# Orcs vs. Dwars? WTF!



## astornfleshlay (Apr 1, 2009)

*Orcs vs. Dwarfs? WTF!*

Wow....

My friend and I play Warhammer weekly, and I play Orcs & he plays Dwarfs. As we were first learning the game, we seemed evenly matched, but the last 10-15 matches I simply CANNOT win against him.

I should also mention that he only has enough Dwarfs for us to field about a 1250 point game...which I usually find is somewhat limiting.

What's the secret?

I definitely don't play to win. I enjoy fun battles, and as such I don't want to do anything "cheap" to win (I enjoy fielding units for fluff reasons a lot of the times). But there's gotta be SOMETHING that makes my Orcs (& Goblins) more competitive.

Here's my list of possible units that I could field:
CHARACTERS:
Orc/Black Orc on Boar w/ shield and choppa
Black Orc Big Boss
Orc Shaman
2x Goblin Shaman
2x Night Goblin Shaman

CORE:
20 Orc Boyz
40 NG Spearman (Skull Pass Set. I actually have another 40 to paint, but I don't field units unpainted)
6x Fanatics
20 Night Goblin Archers
10 Spider Riders (10 more to be painted)
10 Wolf Riders

SPECIAL
10 Black Orcs
2 Spear Chukkas

RARE:
3 River Trolls
1 Troll (1 more still needing to be painted)
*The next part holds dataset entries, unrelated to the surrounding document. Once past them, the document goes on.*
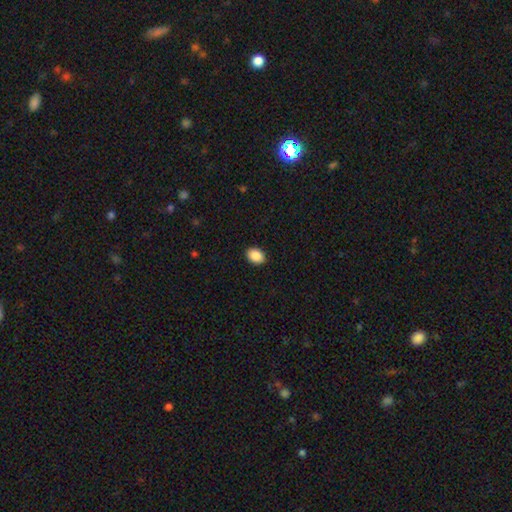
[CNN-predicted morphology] A smooth galaxy with no disk features (89%) that is in between round and cigar-shaped (75%).

Vote fractions:
- Smooth or featured? smooth: 89% / star or artifact: 7% / featured or disk: 4%
- How rounded? in between: 75% / round: 24% / cigar-shaped: 1%
- Merging? none: 90% / minor disturbance: 7% / major disturbance: 2% / merger: 1%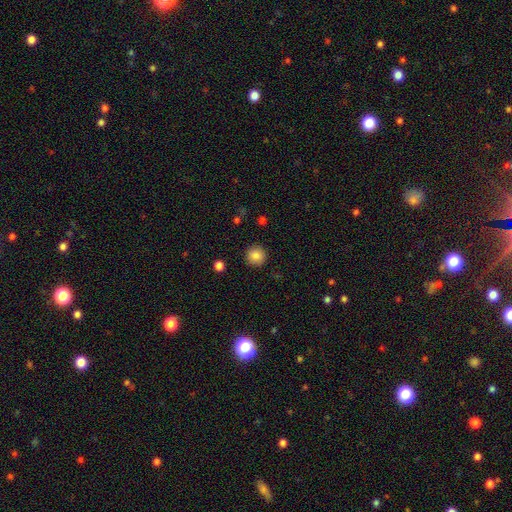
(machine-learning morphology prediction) A smooth galaxy with no disk features (86%) that is round (94%).

Vote fractions:
- Smooth or featured? smooth: 86% / star or artifact: 10% / featured or disk: 5%
- How rounded? round: 94% / in between: 5% / cigar-shaped: 1%
- Merging? none: 92% / minor disturbance: 5% / major disturbance: 2% / merger: 1%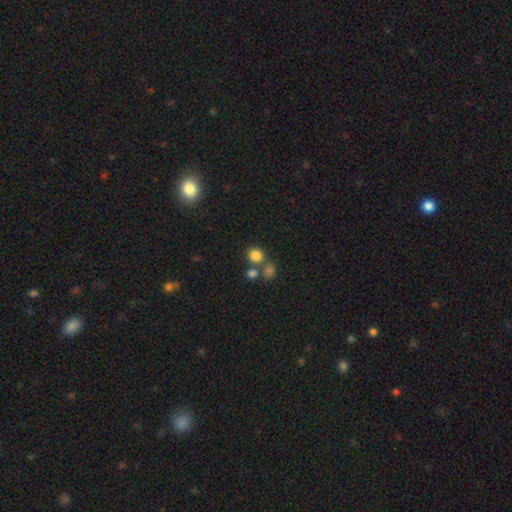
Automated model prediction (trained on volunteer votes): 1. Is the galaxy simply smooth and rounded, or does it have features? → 80% smooth, 13% star or artifact, 7% featured or disk.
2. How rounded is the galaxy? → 86% round, 13% in between, 1% cigar-shaped.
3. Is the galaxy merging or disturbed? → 62% none, 26% merger, 8% minor disturbance, 4% major disturbance.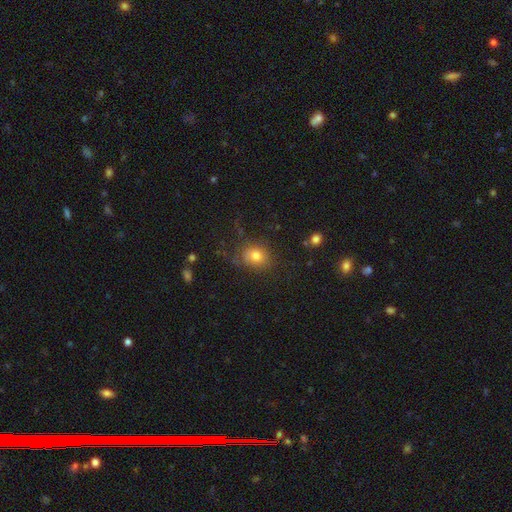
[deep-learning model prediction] Smooth or featured?
  - smooth: 76% *
  - star or artifact: 12%
  - featured or disk: 12%
How rounded?
  - round: 66% *
  - in between: 33%
  - cigar-shaped: 1%
Merging?
  - none: 69% *
  - minor disturbance: 20%
  - major disturbance: 9%
  - merger: 2%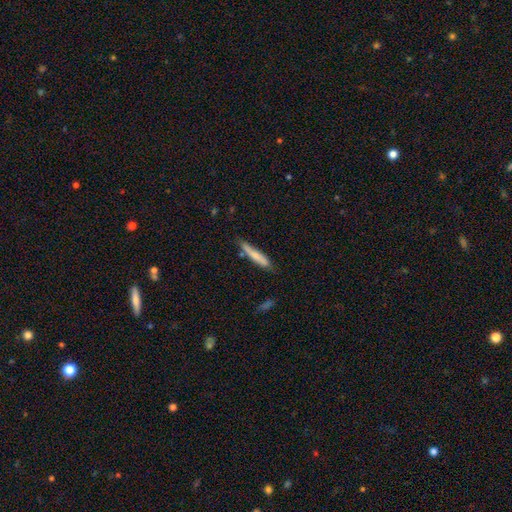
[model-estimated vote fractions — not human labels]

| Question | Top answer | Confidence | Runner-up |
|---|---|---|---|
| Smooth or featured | smooth | 71% | featured or disk (23%) |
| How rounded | cigar-shaped | 92% | in between (7%) |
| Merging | none | 71% | minor disturbance (21%) |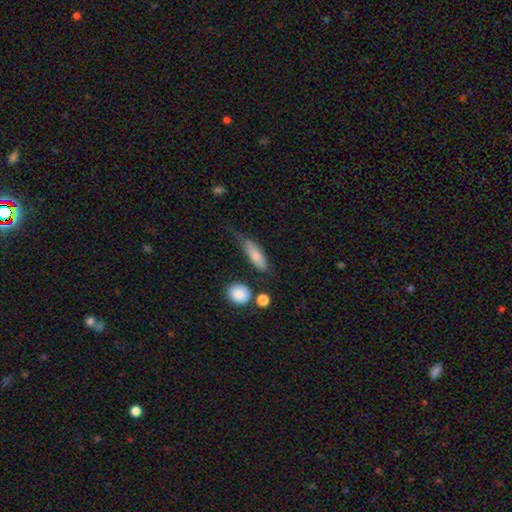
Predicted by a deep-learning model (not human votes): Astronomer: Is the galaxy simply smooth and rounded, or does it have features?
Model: smooth — 78%.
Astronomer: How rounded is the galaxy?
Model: in between — 52% (runner-up: cigar-shaped, 45%).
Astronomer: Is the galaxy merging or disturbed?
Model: none — 48% (runner-up: minor disturbance, 32%).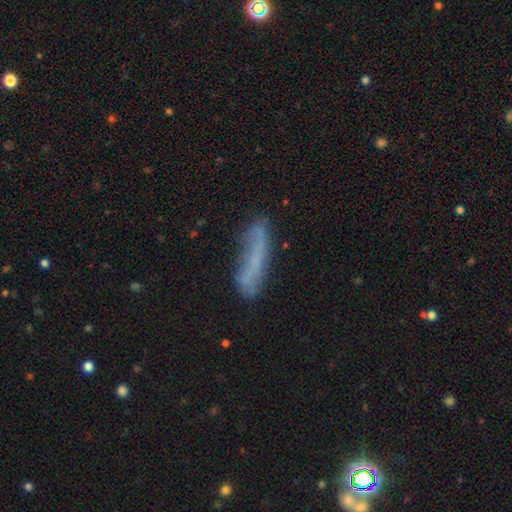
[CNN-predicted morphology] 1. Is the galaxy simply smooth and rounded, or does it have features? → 52% smooth, 38% featured or disk, 10% star or artifact.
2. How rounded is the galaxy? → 79% cigar-shaped, 19% in between, 2% round.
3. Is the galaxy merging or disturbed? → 65% none, 23% minor disturbance, 8% major disturbance, 4% merger.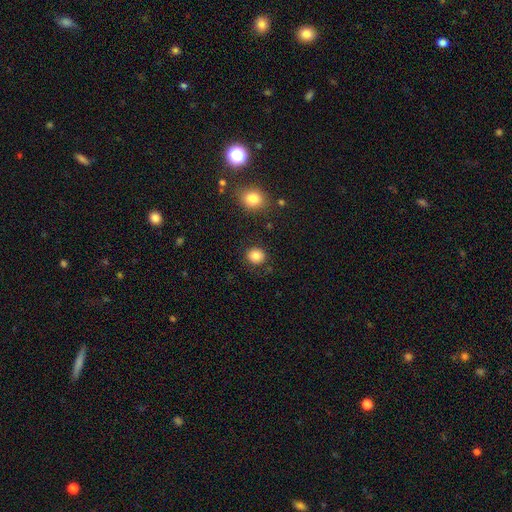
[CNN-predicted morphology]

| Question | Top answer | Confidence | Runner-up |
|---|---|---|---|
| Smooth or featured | smooth | 84% | star or artifact (11%) |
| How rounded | round | 83% | in between (16%) |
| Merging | none | 87% | minor disturbance (8%) |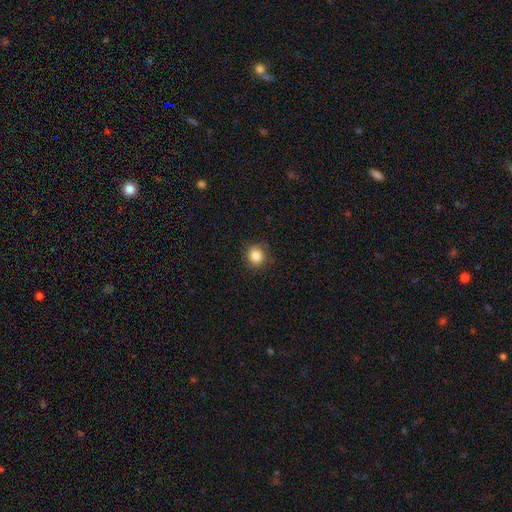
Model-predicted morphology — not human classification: smooth-or-featured: smooth: 84% | star or artifact: 11% | featured or disk: 5%
  how-rounded: round: 89% | in between: 10% | cigar-shaped: 1%
  merging: none: 89% | minor disturbance: 7% | major disturbance: 2% | merger: 1%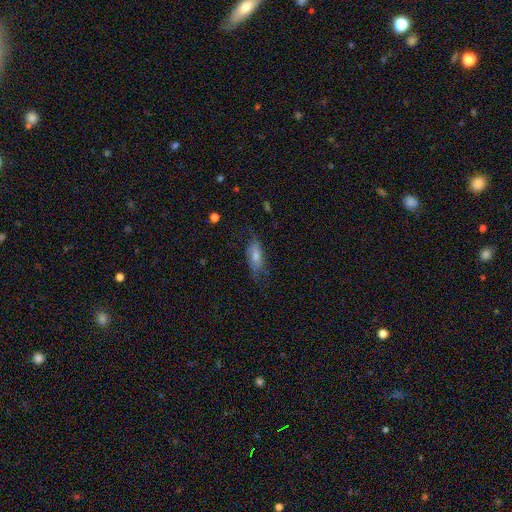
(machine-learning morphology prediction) Smooth or featured? Predicted: smooth (p=0.52). How rounded? Predicted: in between (p=0.67). Merging? Predicted: none (p=0.65).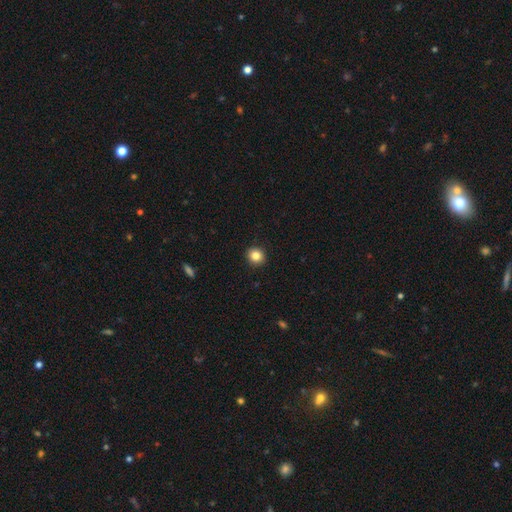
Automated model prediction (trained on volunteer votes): smooth_or_featured: smooth (p=0.84) [alt: star or artifact p=0.10]
how_rounded: round (p=0.88) [alt: in between p=0.11]
merging: none (p=0.92) [alt: minor disturbance p=0.05]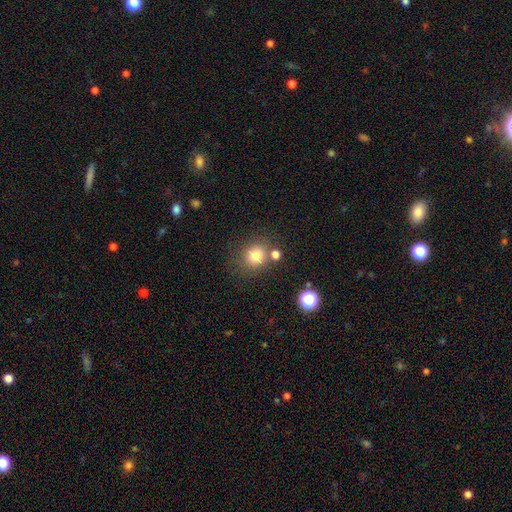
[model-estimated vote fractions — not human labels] Smooth or featured? Predicted: smooth (p=0.79). How rounded? Predicted: round (p=0.80). Merging? Predicted: none (p=0.69).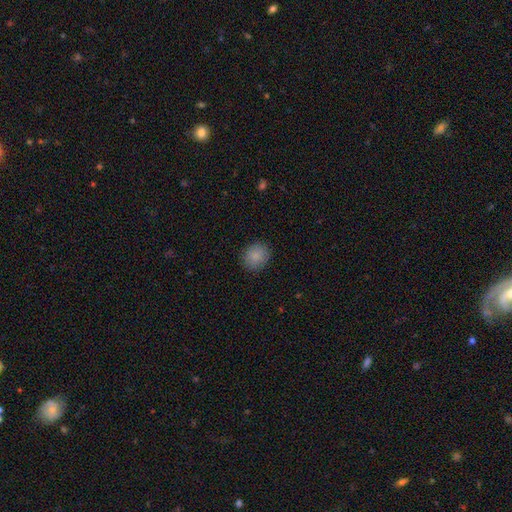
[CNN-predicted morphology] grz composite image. It shows a smooth galaxy with no disk features (86%) that is round (78%). Merging: none (87%).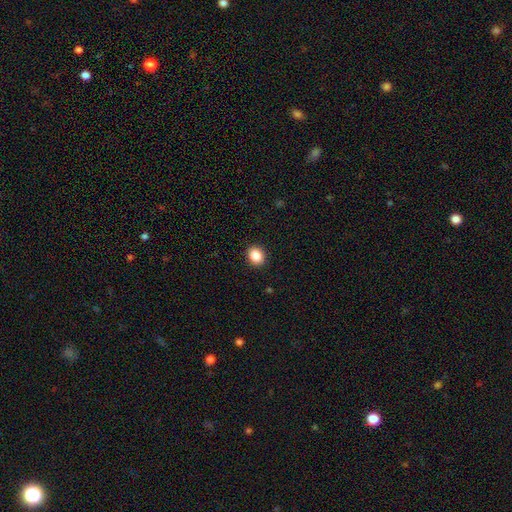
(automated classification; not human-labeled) This appears to be a smooth galaxy with no disk features (87%) that is round (52%). Merging: none (91%).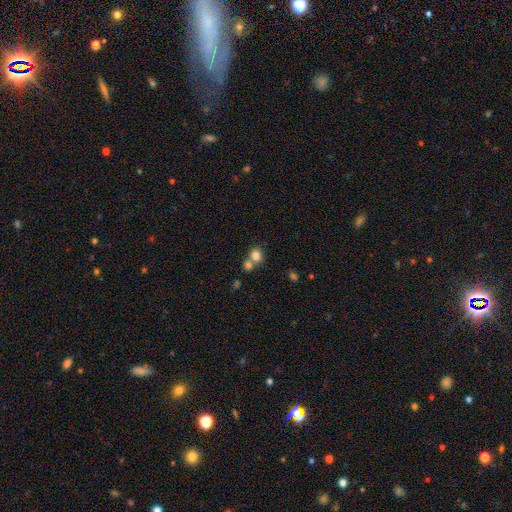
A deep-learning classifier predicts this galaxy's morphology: A smooth galaxy with no disk features (80%) that is round (73%). Merging: none (46%).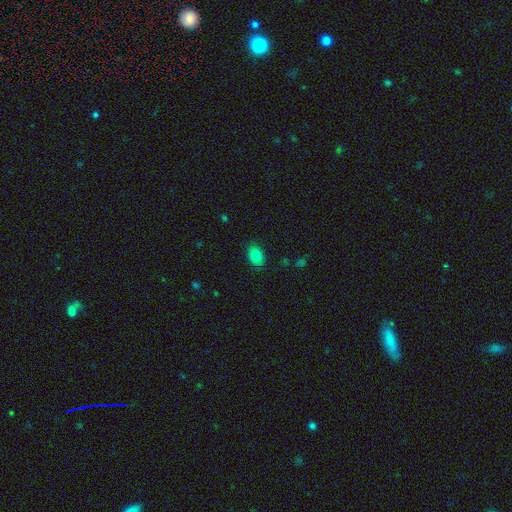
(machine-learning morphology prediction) smooth 84%, star or artifact 10%, featured or disk 7%. Down the decision tree: how rounded — in between (81%); merging — none (84%).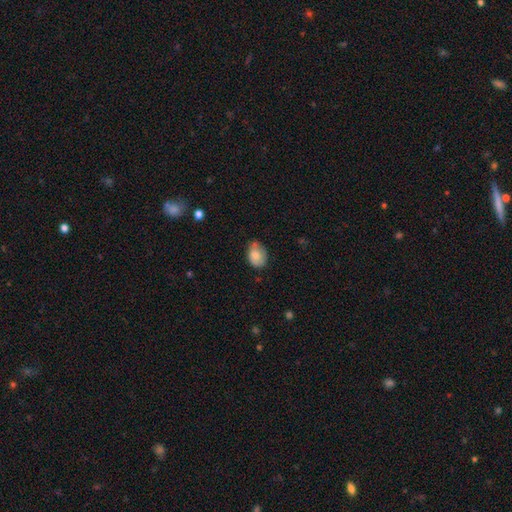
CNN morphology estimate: smooth 76%, featured or disk 17%, star or artifact 8%. Down the decision tree: how rounded — in between (71%); merging — none (55%).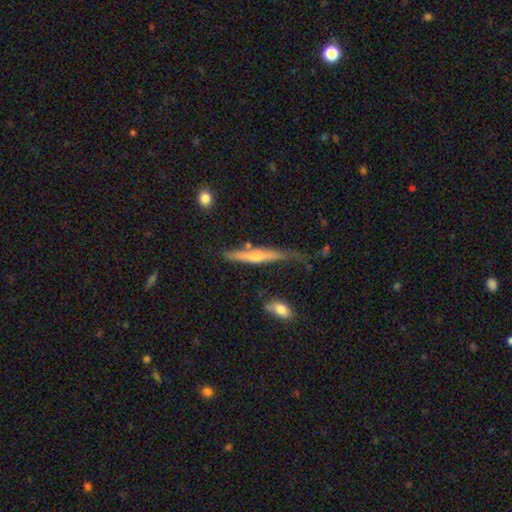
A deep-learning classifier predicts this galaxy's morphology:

I'm just at a loss. Nothing seems to be working
HELP! 

I should also note what he usually uses:
CHARACTERS:
1 Thane
1 Runesmith
1 DragonSlayer

CORE:
12 Warriors
14 Thunderers

SPECIAL:
16 Miners
2 Cannons

RARE:
1 Gyrocopter

Any help would be appreciated


----------



## Lord Sven Kittyclaw (Mar 23, 2009)

as I play Both, You have way to many Characters, I hope your not using all those shamans in a single game. armies I give what help my I can, (note much of this advice depends on you owning the relvant armybook.


astornfleshlay said:


> Wow....
> 
> My friend and I play Warhammer weekly, and I play Orcs & he plays Dwarfs. As we were first learning the game, we seemed evenly matched, but the last 10-15 matches I simply CANNOT win against him.
> 
> ...


 First of all, please dont tell me your using all those characters!! Secondly Im going to take the liberty to revise your orc list Keep in mind many of these changes rely on you having the army book!

Borc Big boss
Martogs best basha
Enchanted Shield
Nibbla's itty ring
Boar
He is good at dishing the hurt out, and with nibbla' itty ring to target his thanes and eat his DD you should be able to get some spells off

NG shaman
level 2
5 magic Mushrooms
The mushrooms add some help in your magic phase.

NG Shaman 
level 2
1 magic mushroom
Horn of Urgok
With the Horn you can Hurt his uber high leadership and boost your own, the magic mushroom helps you get a spell off.

20 orc boyz
Shields
Full command 
Great Frontline unit.

20 night goblins
full command
3 Fanatics
Because Dwarfs HATE Fanatics

20 night goblins
Full command
3 Fanatics
Same as above

10 spider riders
Full command 
Flank with these

Special
2 spear chuckas 
Deal With whatever looks Dangerous.

10 Black orcs
Shields 10pts.
Use this to guard your warmachines form his miners.


Honestly Dont use your troll they suck, I know they seem great but with your low leadership their useless. So Plan Advane orc boys with Balck orc general in the centre, Goblins on either side spiders go up a flank make the most of his low movement with the spiders, In the MAgic Phase, Use the Itty ring FIRST to eat his power dice, target his thane or runesmith, Then Use The Shaman Without Horn Of Urgok, Use magic Mushrooms as required. Then Use the other Shaman, Then Use the horn of Urgok. His list Doesnt seem very good, with the list I wrote and good tactics you should definatly win.


----------



## astornfleshlay (Apr 1, 2009)

I don't use all of those characters....those are just what I have fully painted. You can only use 3 characters (I believe) as per the rules of a game less than 2000 points. 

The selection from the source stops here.